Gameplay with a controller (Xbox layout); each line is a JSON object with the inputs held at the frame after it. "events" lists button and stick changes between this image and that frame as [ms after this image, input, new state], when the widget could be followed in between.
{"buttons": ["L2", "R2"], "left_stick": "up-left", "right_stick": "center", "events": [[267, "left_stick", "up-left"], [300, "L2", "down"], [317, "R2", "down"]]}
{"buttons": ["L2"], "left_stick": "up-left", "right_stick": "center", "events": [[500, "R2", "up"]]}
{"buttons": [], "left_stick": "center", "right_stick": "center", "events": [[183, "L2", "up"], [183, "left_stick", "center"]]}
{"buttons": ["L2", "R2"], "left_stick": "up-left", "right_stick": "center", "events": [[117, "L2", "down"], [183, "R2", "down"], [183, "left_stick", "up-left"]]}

════════

# Task details
All entries must be printed exactly, with nothing omitted.

# Result for this exercise
Gameplay with a controller (Xbox layout); each line is a JSON object with the inputs held at the frame after it. "events" lists button and stick changes between this image and that frame as [ms after this image, input, new state], when the widget could be followed in between.
{"buttons": ["L2", "R2"], "left_stick": "up-left", "right_stick": "center", "events": [[267, "left_stick", "up-left"], [300, "L2", "down"], [317, "R2", "down"]]}
{"buttons": ["L2"], "left_stick": "up-left", "right_stick": "center", "events": [[500, "R2", "up"]]}
{"buttons": [], "left_stick": "center", "right_stick": "center", "events": [[183, "L2", "up"], [183, "left_stick", "center"]]}
{"buttons": ["L2", "R2"], "left_stick": "up-left", "right_stick": "center", "events": [[117, "L2", "down"], [183, "R2", "down"], [183, "left_stick", "up-left"]]}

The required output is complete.